(Collected data entries)
[Start of Attachment]
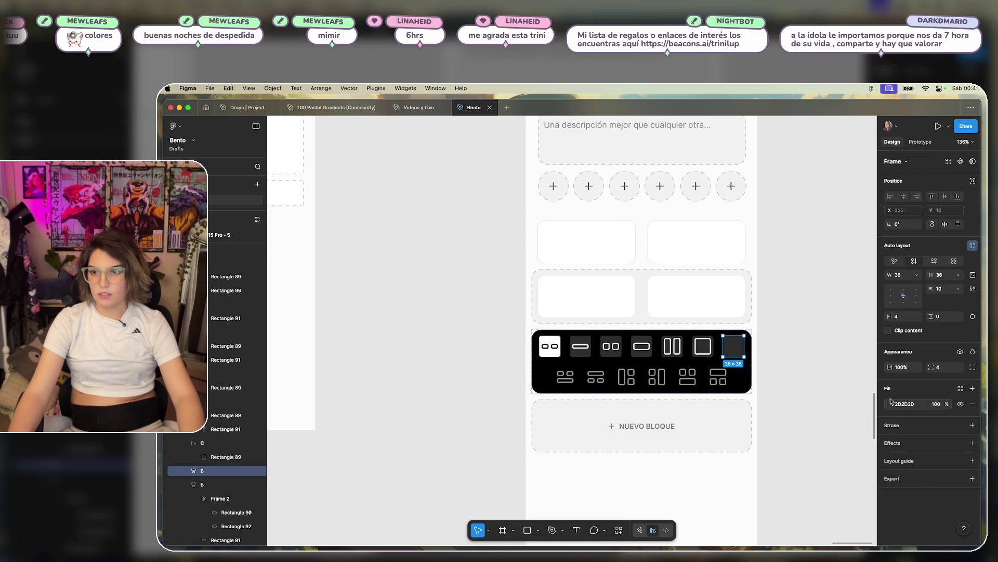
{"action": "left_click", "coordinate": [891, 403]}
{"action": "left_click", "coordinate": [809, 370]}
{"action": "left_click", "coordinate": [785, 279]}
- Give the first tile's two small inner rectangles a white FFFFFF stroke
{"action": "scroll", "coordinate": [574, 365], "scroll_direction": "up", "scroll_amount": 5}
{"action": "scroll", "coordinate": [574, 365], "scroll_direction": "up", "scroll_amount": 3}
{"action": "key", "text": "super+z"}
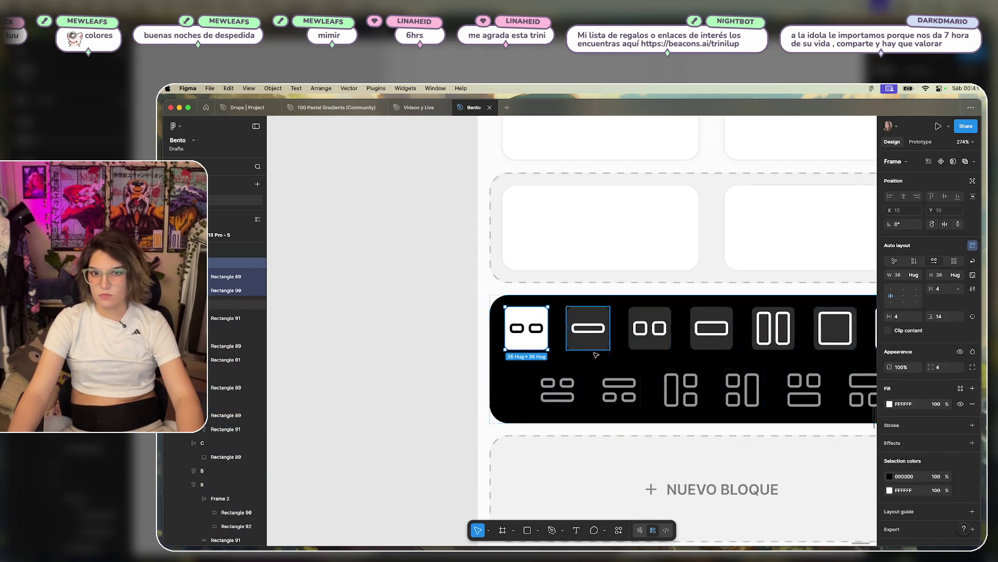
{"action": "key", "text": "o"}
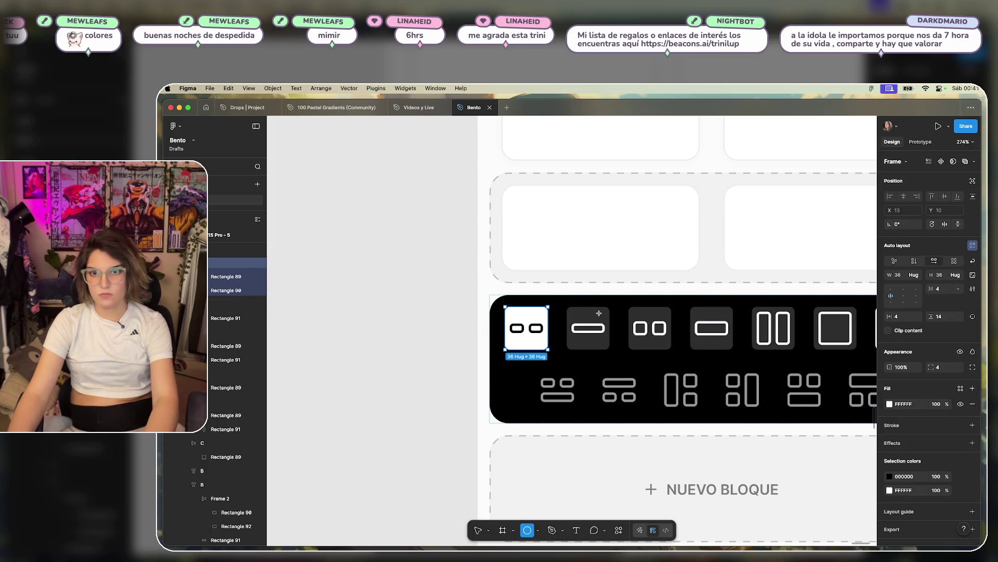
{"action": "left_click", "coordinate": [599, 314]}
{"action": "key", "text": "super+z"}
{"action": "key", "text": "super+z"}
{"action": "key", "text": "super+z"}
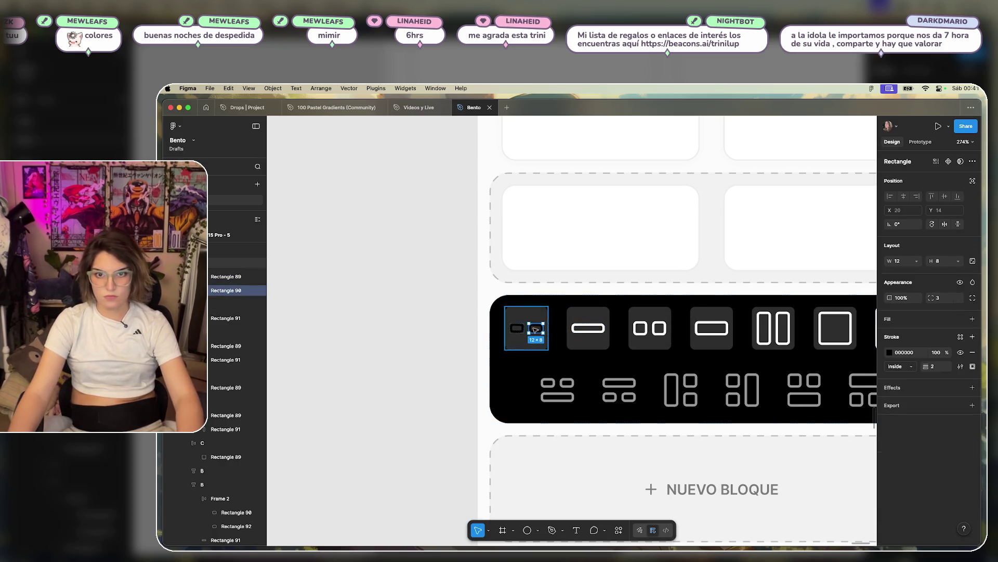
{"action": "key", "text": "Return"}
[End of Attachment]
- **Exercise instructions**
All entries above must be repeated exactly; pictures are to be left out.

- **Exercise output**
{"action": "left_click", "coordinate": [891, 403]}
{"action": "left_click", "coordinate": [809, 370]}
{"action": "left_click", "coordinate": [785, 279]}
- Give the first tile's two small inner rectangles a white FFFFFF stroke
{"action": "scroll", "coordinate": [574, 365], "scroll_direction": "up", "scroll_amount": 5}
{"action": "scroll", "coordinate": [574, 365], "scroll_direction": "up", "scroll_amount": 3}
{"action": "key", "text": "super+z"}
{"action": "key", "text": "o"}
{"action": "left_click", "coordinate": [599, 314]}
{"action": "key", "text": "super+z"}
{"action": "key", "text": "super+z"}
{"action": "key", "text": "super+z"}
{"action": "key", "text": "Return"}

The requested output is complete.